**Task requirements**
A word-for-word restatement of every record is required.
#### Supplied data
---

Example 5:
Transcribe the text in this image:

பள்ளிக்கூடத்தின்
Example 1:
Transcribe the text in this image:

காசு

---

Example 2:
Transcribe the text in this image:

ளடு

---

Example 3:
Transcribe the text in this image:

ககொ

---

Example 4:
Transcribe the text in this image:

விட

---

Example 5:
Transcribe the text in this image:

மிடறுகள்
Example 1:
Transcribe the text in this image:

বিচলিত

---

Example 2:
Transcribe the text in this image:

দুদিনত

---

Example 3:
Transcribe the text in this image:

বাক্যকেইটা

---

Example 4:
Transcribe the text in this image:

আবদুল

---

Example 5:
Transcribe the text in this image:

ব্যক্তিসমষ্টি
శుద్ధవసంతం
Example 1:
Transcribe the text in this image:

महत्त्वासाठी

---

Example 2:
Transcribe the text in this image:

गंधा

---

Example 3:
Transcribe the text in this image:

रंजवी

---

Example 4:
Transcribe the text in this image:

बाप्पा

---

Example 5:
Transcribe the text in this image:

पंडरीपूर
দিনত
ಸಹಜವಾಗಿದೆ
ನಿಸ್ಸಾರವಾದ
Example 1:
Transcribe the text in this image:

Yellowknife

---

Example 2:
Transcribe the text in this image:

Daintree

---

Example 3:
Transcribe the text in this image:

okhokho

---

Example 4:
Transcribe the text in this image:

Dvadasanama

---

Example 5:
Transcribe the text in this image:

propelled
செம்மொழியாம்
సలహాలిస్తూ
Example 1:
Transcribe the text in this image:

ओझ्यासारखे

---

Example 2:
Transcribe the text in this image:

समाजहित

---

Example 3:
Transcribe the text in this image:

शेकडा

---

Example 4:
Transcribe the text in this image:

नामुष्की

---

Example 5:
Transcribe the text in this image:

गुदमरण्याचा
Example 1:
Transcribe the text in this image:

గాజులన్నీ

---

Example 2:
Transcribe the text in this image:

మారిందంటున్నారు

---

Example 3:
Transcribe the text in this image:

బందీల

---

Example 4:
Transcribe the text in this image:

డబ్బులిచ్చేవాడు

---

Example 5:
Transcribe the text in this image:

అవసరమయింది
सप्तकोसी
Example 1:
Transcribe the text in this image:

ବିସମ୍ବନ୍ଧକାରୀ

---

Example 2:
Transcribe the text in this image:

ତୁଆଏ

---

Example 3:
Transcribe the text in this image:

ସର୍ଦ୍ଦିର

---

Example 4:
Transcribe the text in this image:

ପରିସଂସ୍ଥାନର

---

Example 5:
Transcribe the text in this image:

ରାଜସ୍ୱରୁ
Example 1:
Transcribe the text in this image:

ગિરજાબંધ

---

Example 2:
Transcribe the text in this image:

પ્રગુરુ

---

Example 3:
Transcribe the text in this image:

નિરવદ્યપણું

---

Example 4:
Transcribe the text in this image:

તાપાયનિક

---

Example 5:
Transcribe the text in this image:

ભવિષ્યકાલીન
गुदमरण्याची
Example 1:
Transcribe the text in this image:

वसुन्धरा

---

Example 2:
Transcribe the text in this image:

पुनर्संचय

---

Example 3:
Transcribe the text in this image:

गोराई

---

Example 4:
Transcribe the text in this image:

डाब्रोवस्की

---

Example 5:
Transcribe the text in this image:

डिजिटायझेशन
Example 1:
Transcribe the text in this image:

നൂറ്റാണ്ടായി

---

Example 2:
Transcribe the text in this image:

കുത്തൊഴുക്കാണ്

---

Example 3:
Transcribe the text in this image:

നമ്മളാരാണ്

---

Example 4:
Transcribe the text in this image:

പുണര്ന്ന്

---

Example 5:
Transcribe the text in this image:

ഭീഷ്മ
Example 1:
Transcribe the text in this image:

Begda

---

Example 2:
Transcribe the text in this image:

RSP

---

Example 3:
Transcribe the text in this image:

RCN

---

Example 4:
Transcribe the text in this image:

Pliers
########
**Completed task**
---

Example 5:
Transcribe the text in this image:

பள்ளிக்கூடத்தின்
Example 1:
Transcribe the text in this image:

காசு

---

Example 2:
Transcribe the text in this image:

ளடு

---

Example 3:
Transcribe the text in this image:

ககொ

---

Example 4:
Transcribe the text in this image:

விட

---

Example 5:
Transcribe the text in this image:

மிடறுகள்
Example 1:
Transcribe the text in this image:

বিচলিত

---

Example 2:
Transcribe the text in this image:

দুদিনত

---

Example 3:
Transcribe the text in this image:

বাক্যকেইটা

---

Example 4:
Transcribe the text in this image:

আবদুল

---

Example 5:
Transcribe the text in this image:

ব্যক্তিসমষ্টি
శుద్ధవసంతం
Example 1:
Transcribe the text in this image:

महत्त्वासाठी

---

Example 2:
Transcribe the text in this image:

गंधा

---

Example 3:
Transcribe the text in this image:

रंजवी

---

Example 4:
Transcribe the text in this image:

बाप्पा

---

Example 5:
Transcribe the text in this image:

पंडरीपूर
দিনত
ಸಹಜವಾಗಿದೆ
ನಿಸ್ಸಾರವಾದ
Example 1:
Transcribe the text in this image:

Yellowknife

---

Example 2:
Transcribe the text in this image:

Daintree

---

Example 3:
Transcribe the text in this image:

okhokho

---

Example 4:
Transcribe the text in this image:

Dvadasanama

---

Example 5:
Transcribe the text in this image:

propelled
செம்மொழியாம்
సలహాలిస్తూ
Example 1:
Transcribe the text in this image:

ओझ्यासारखे

---

Example 2:
Transcribe the text in this image:

समाजहित

---

Example 3:
Transcribe the text in this image:

शेकडा

---

Example 4:
Transcribe the text in this image:

नामुष्की

---

Example 5:
Transcribe the text in this image:

गुदमरण्याचा
Example 1:
Transcribe the text in this image:

గాజులన్నీ

---

Example 2:
Transcribe the text in this image:

మారిందంటున్నారు

---

Example 3:
Transcribe the text in this image:

బందీల

---

Example 4:
Transcribe the text in this image:

డబ్బులిచ్చేవాడు

---

Example 5:
Transcribe the text in this image:

అవసరమయింది
सप्तकोसी
Example 1:
Transcribe the text in this image:

ବିସମ୍ବନ୍ଧକାରୀ

---

Example 2:
Transcribe the text in this image:

ତୁଆଏ

---

Example 3:
Transcribe the text in this image:

ସର୍ଦ୍ଦିର

---

Example 4:
Transcribe the text in this image:

ପରିସଂସ୍ଥାନର

---

Example 5:
Transcribe the text in this image:

ରାଜସ୍ୱରୁ
Example 1:
Transcribe the text in this image:

ગિરજાબંધ

---

Example 2:
Transcribe the text in this image:

પ્રગુરુ

---

Example 3:
Transcribe the text in this image:

નિરવદ્યપણું

---

Example 4:
Transcribe the text in this image:

તાપાયનિક

---

Example 5:
Transcribe the text in this image:

ભવિષ્યકાલીન
गुदमरण्याची
Example 1:
Transcribe the text in this image:

वसुन्धरा

---

Example 2:
Transcribe the text in this image:

पुनर्संचय

---

Example 3:
Transcribe the text in this image:

गोराई

---

Example 4:
Transcribe the text in this image:

डाब्रोवस्की

---

Example 5:
Transcribe the text in this image:

डिजिटायझेशन
Example 1:
Transcribe the text in this image:

നൂറ്റാണ്ടായി

---

Example 2:
Transcribe the text in this image:

കുത്തൊഴുക്കാണ്

---

Example 3:
Transcribe the text in this image:

നമ്മളാരാണ്

---

Example 4:
Transcribe the text in this image:

പുണര്ന്ന്

---

Example 5:
Transcribe the text in this image:

ഭീഷ്മ
Example 1:
Transcribe the text in this image:

Begda

---

Example 2:
Transcribe the text in this image:

RSP

---

Example 3:
Transcribe the text in this image:

RCN

---

Example 4:
Transcribe the text in this image:

Pliers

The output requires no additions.